━━ The input

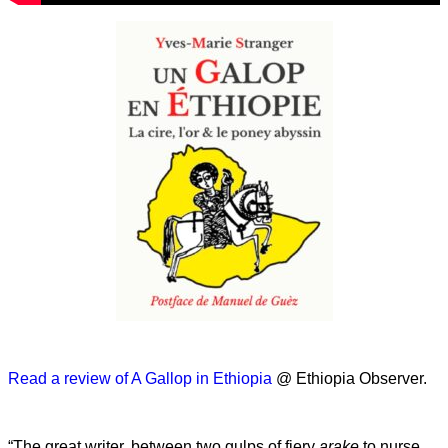
Read a review of A Gallop in Ethiopia
@ Ethiopia Observer.
“The great writer, between two gulps of fiery
arake
to nurse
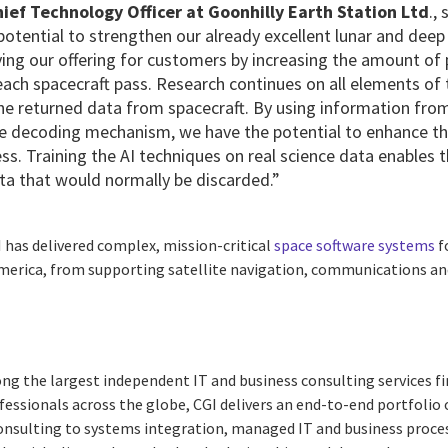
ef Technology Officer at Goonhilly Earth Station Ltd
.,
potential to strengthen our already excellent lunar and de
ving our offering for customers by increasing the amount of
 each spacecraft pass. Research continues on all elements o
e returned data from spacecraft. By using information from 
e decoding mechanism, we have the potential to enhance the
ess. Training the AI techniques on real science data enables
ata that would normally be discarded.”
I
has delivered complex, mission-critical
space software systems
f
America, from supporting satellite navigation, communications an
ng the largest independent IT and business consulting services fi
essionals across the globe, CGI delivers an end-to-end portfolio o
consulting to systems integration, managed IT and business proces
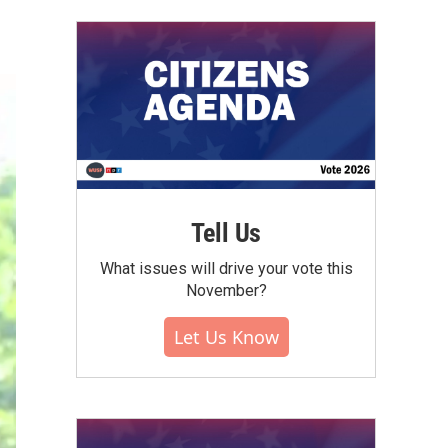
Tell Us
What issues will drive your vote this
November?
Let Us Know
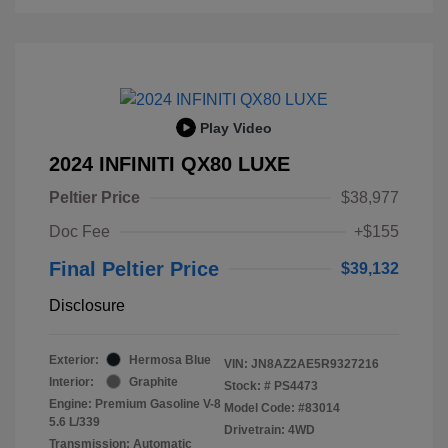
Play Video
2024 INFINITI QX80 LUXE
Peltier Price
$38,977
Doc Fee
+$155
Final Peltier Price
$39,132
Disclosure
Exterior:
Hermosa Blue
VIN:
JN8AZ2AE5R9327216
Interior:
Graphite
Stock: #
PS4473
Engine: Premium Gasoline V-8
Model Code: #83014
5.6 L/339
Drivetrain: 4WD
Transmission: Automatic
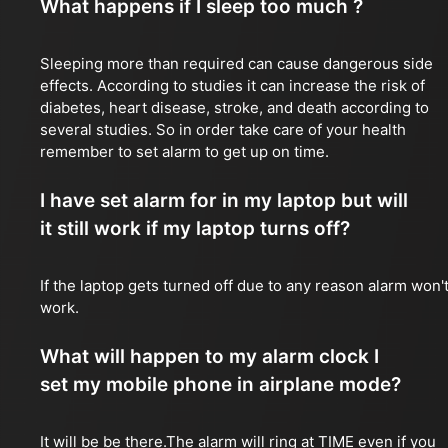
What happens if I sleep too much ?
Sleeping more than required can cause dangerous side
effects. According to studies it can increase the risk of
diabetes, heart disease, stroke, and death according to
several studies. So in order take care of your health
remember to set alarm to get up on time.
I have set alarm for in my laptop but will
it still work if my laptop turns off?
If the laptop gets turned off due to any reason alarm won'
work.
What will happen to my alarm clock I
set my mobile phone in airplane mode?
It will be be there.The alarm will ring at TIME even if you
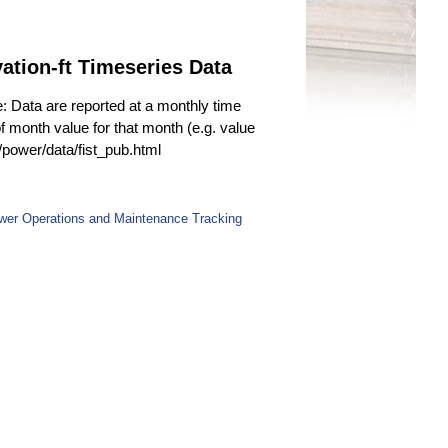
tion-ft Timeseries Data
e: Data are reported at a monthly time
f month value for that month (e.g. value
v/power/data/fist_pub.html
wer Operations and Maintenance Tracking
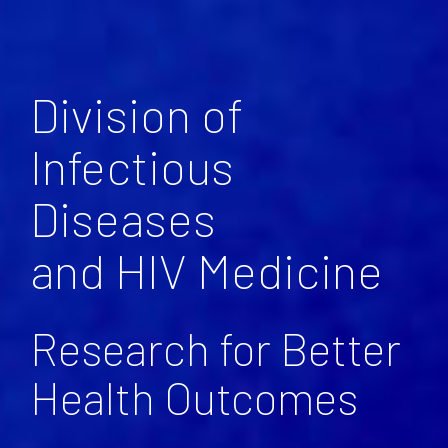
Division of
Infectious
Diseases
and HIV Medicine
Research for Better
Health Outcomes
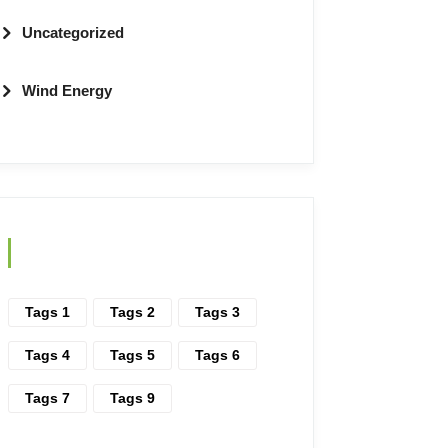
Uncategorized
Wind Energy
Tags
Tags 1
Tags 2
Tags 3
Tags 4
Tags 5
Tags 6
Tags 7
Tags 9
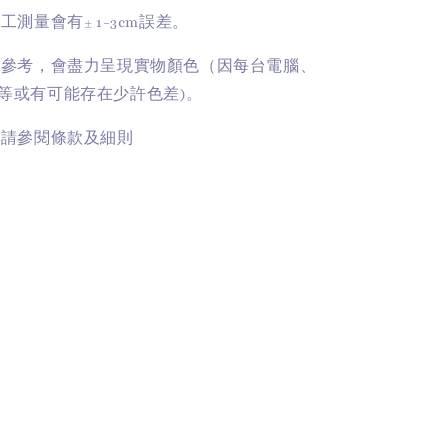
手工測量會有
± 1-3cm
誤差。
供參考，會盡力呈現實物顏色（因每台電腦、
等或有可能存在少許色差)。
訊請參閱條款及細則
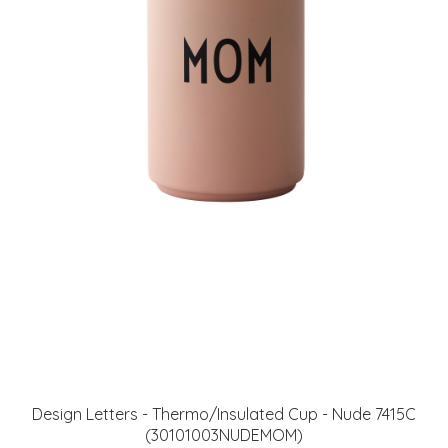
Design Letters - Thermo/Insulated Cup - Nude 7415C
(30101003NUDEMOM)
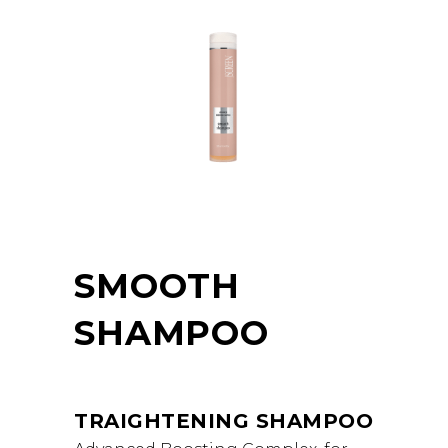
SMOOTH
SHAMPOO
TRAIGHTENING SHAMPOO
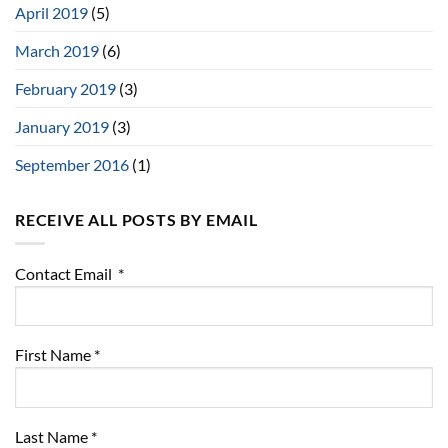
April 2019
(5)
March 2019
(6)
February 2019
(3)
January 2019
(3)
September 2016
(1)
RECEIVE ALL POSTS BY EMAIL
Contact Email
*
First Name
*
Last Name
*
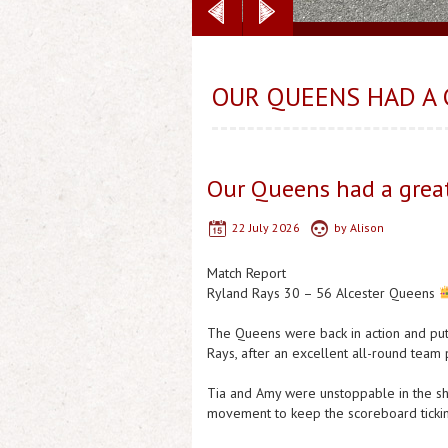
OUR QUEENS HAD A 
Our Queens had a great
22 July 2026
by
Alison
Match Report
Ryland Rays 30 – 56 Alcester Queens
The Queens were back in action and put
Rays, after an excellent all-round team
Tia and Amy were unstoppable in the shoo
movement to keep the scoreboard ticking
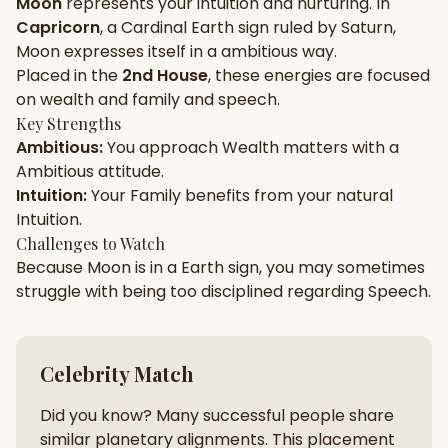
Moon
represents your
intuition
and
nurturing
. In
Capricorn
, a
Cardinal
Earth
sign ruled by
Saturn
,
Gun Milan
Biodata Maker
Kundali Matching
Moon
expresses itself in a
ambitious
way.
Free
New
Placed in the
2nd House
, these energies are focused
on
wealth and family and speech
.
Key Strengths
Friendship Calc
Zodiac
Ambitious
:
You approach
Wealth
matters with a
Compatibility
New
Ambitious
attitude.
Intuition
:
Your
Family
benefits from your natural
SPIRITUAL & MYSTIC
Intuition
.
Challenges to Watch
Because
Moon
is in a
Earth
sign, you may sometimes
Palm Reading
Pujari Connect
Panchang
New
struggle with being too
disciplined
regarding
Speech
.
Shubh Muhurat
Puran
Celebrity Match
New
New
Did you know? Many successful people share
similar planetary alignments. This placement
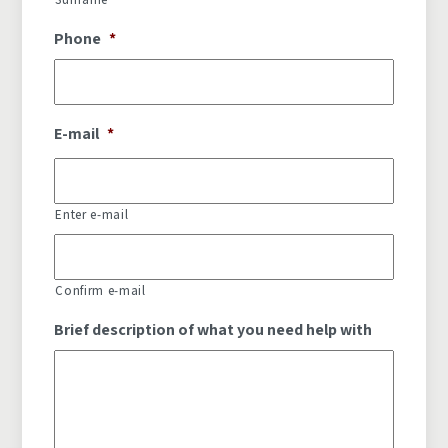
Phone
*
E-mail
*
Enter e-mail
Confirm e-mail
Brief description of what you need help with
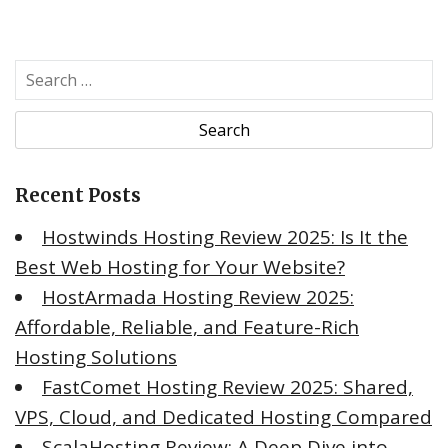
Recent Posts
Hostwinds Hosting Review 2025: Is It the
Best Web Hosting for Your Website?
HostArmada Hosting Review 2025:
Affordable, Reliable, and Feature-Rich
Hosting Solutions
FastComet Hosting Review 2025: Shared,
VPS, Cloud, and Dedicated Hosting Compared
ScalaHosting Review: A Deep Dive into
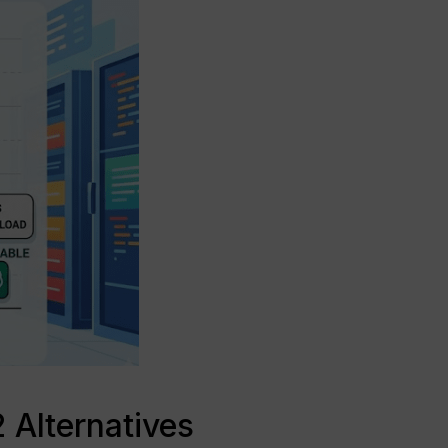
 Alternatives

━━━━

> Request
For the string "studies", search the preceding data and copy every line that includes it.

> Exercise result
effects. According to studies it can increase the risk of
several studies. So in order take care of your health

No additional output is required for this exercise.